Coca cola has managed to adopt to the changing environment over time ensuring its survival in the market. Some of the strategies that the company has used in the industry include dynamic and ordinary capabilities. On dynamic capabilities, coca cola has renewed its strategies over and over through changing environments and has ensured efficient production in the past and present. Coca cola has seldom experienced downfall since its inception and hence there has been no need to adopt turnaround strategies on a large scale. These are just strategies meant to reverse the fortunes of a company on the downfall.

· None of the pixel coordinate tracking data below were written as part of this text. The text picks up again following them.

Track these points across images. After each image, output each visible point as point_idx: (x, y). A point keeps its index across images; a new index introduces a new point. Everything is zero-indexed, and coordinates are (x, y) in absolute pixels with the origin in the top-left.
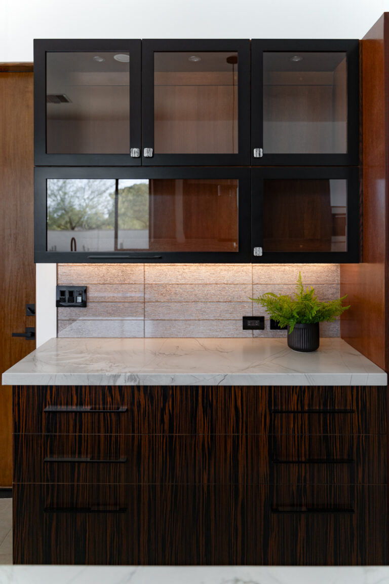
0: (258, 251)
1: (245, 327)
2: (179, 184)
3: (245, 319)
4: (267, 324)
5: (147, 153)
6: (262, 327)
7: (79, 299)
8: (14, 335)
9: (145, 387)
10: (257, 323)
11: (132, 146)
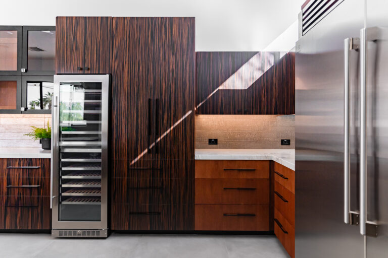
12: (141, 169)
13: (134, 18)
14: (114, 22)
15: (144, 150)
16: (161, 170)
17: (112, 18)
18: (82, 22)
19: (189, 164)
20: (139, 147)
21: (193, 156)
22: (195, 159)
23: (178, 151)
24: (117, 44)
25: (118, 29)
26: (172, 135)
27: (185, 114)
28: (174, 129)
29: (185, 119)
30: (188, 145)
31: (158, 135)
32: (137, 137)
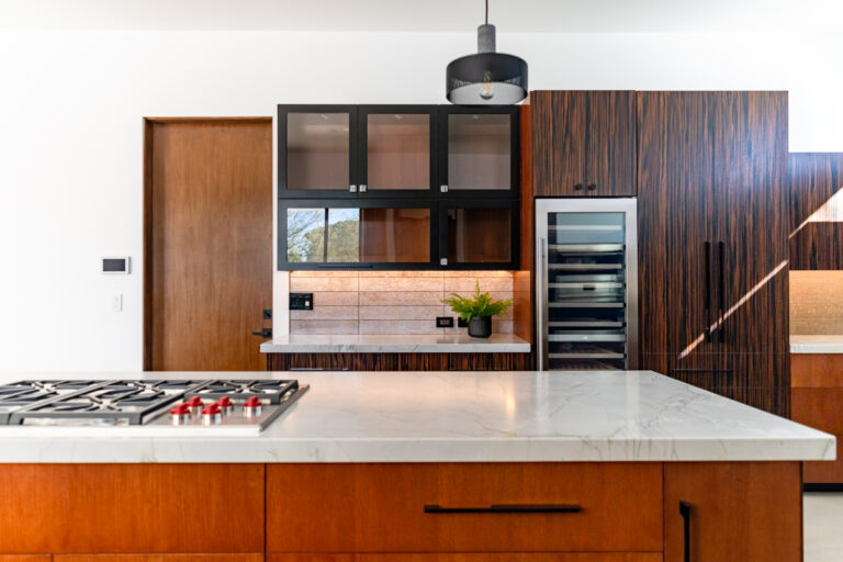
0: (444, 262)
1: (439, 325)
2: (390, 212)
3: (438, 319)
4: (456, 323)
5: (362, 188)
6: (451, 325)
7: (307, 304)
8: (255, 334)
9: (361, 354)
10: (448, 322)
11: (351, 183)
12: (691, 372)
13: (677, 92)
14: (640, 100)
15: (698, 335)
16: (729, 373)
17: (636, 93)
18: (581, 101)
19: (780, 361)
20: (688, 331)
21: (787, 346)
22: (792, 351)
23: (760, 337)
24: (646, 142)
25: (648, 114)
26: (748, 308)
27: (772, 269)
28: (753, 297)
29: (773, 278)
30: (779, 326)
31: (723, 308)
32: (684, 312)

The Coca-Cola Amatil limited has had a dynamic edge over its competitors in Australia. This is mostly attributed to its enforcement to the porter’s five forces frameworks. Strategies like extensive advertisements, increased innovations and usage of modern day technologies can be attributed to this advantage. Coca-Cola Amatil limited has also been shifting with its consumer’s tastes and preferences producing quality goods at a standardized price. In the production of water and natural juices of high quality in order to keep up with their consumers. Moreover, Coca-Cola has given its consumers a bargaining power with their prices that are mostly consistent with every distributor. Coca-Cola also has concentrated in nonalcoholic beverages which makes them only have one industry to worry about. In this Coca-Cola has shown its powers and strengths.